Spike synchronization is thought to have a constructive role for feature integration, attention, associative learning, and the formation of bidirectionally connected Hebbian cell assemblies. By contrast, theoretical studies on spike-timing-dependent plasticity (STDP) report an inherently decoupling influence of spike synchronization on synaptic connections of coactivated neurons. For example, bidirectional synaptic connections as found in cortical areas could be reproduced only by assuming realistic models of STDP and rate coding. We resolve this conflict by theoretical analysis and simulation of various simple and realistic STDP models that provide a more complete characterization of conditions when STDP leads to either coupling or decoupling of neurons firing in synchrony.

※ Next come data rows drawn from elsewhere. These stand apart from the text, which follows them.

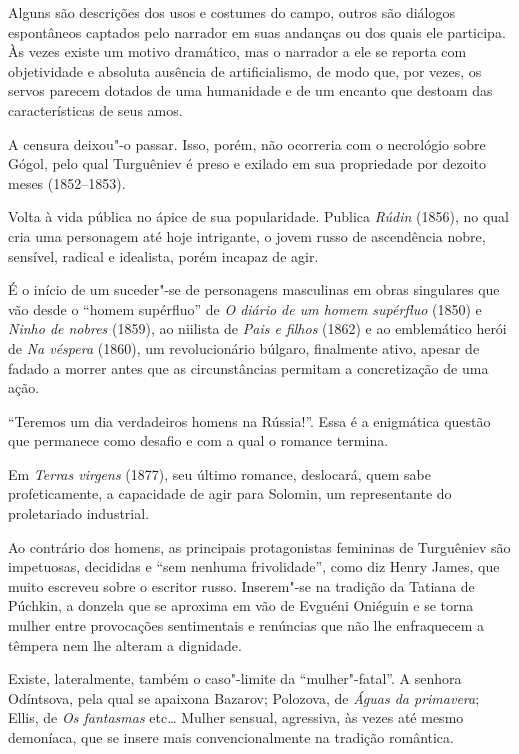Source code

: Alguns são descrições dos usos e costumes do campo, outros são diálogos
espontâneos captados pelo narrador em suas andanças ou dos quais ele
participa. Às vezes existe um motivo dramático, mas o narrador a ele se
reporta com objetividade e absoluta ausência de artificialismo, de modo
que, por vezes, os servos parecem dotados de uma humanidade e de um encanto
que destoam das características de seus amos.

A censura deixou"-o passar. Isso, porém, não ocorreria com o necrológio
sobre Gógol, pelo qual Turguêniev é preso e exilado em sua propriedade
por dezoito meses (1852--1853).

Volta à vida pública no ápice de sua popularidade. Publica \emph{Rúdin} (1856), no qual cria uma personagem até hoje
intrigante, o jovem russo de ascendência nobre, sensível, radical e
idealista, porém incapaz de agir.

É o início de um suceder"-se de personagens masculinas em obras
singulares que vão desde o ``homem supérfluo'' de \emph{O diário de um
homem supérfluo} (1850) e \emph{Ninho de nobres} (1859), ao niilista de
\emph{Pais e filhos} (1862) e ao emblemático herói de \emph{Na véspera}
(1860), um revolucionário búlgaro, finalmente ativo, apesar de fadado a
morrer antes que as circunstâncias permitam a concretização de uma ação.

``Teremos um dia verdadeiros homens na Rússia!''. Essa é a enigmática
questão que permanece como desafio e com a qual o romance termina.

Em \emph{Terras virgens} (1877), seu último romance, deslocará, quem
sabe profeticamente, a capacidade de agir para Solomin, um representante
do proletariado industrial.

Ao contrário dos homens, as principais protagonistas femininas de
Turguêniev são impetuosas, decididas e ``sem nenhuma frivolidade'', como
diz Henry James, que muito escreveu sobre o escritor russo. Inserem"-se
na tradição da Tatiana de Púchkin, a donzela que se aproxima em vão de Evguéni Oniéguin e se
torna mulher entre provocações sentimentais e renúncias que não lhe
enfraquecem a têmpera nem lhe alteram a dignidade.

Existe, lateralmente, também o caso"-limite da ``mulher"-fatal''. A
senhora Odíntsova, pela qual se apaixona Bazarov; Polozova, de
\emph{Águas da primavera}; Ellis, de \emph{Os fantasmas} etc\ldots{} Mulher
sensual, agressiva, às vezes até mesmo demoníaca, que se insere mais
convencionalmente na tradição romântica.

In particular, we show that STDP consistently couples synchronized neurons if key model parameters are matched to physiological data: First, synaptic potentiation must be significantly stronger than synaptic depression for small (positive or negative) time lags between presynaptic and postsynaptic spikes. Second, spike synchronization must be sufficiently imprecise, for example, within a time window of 5–10 ms instead of 1 ms. Third, axonal propagation delays should not be much larger than dendritic delays. Under these assumptions synchronized neurons will be strongly coupled leading to a dominance of bidirectional synaptic connections even for simple STDP models and low mean firing rates at the level of spontaneous activity.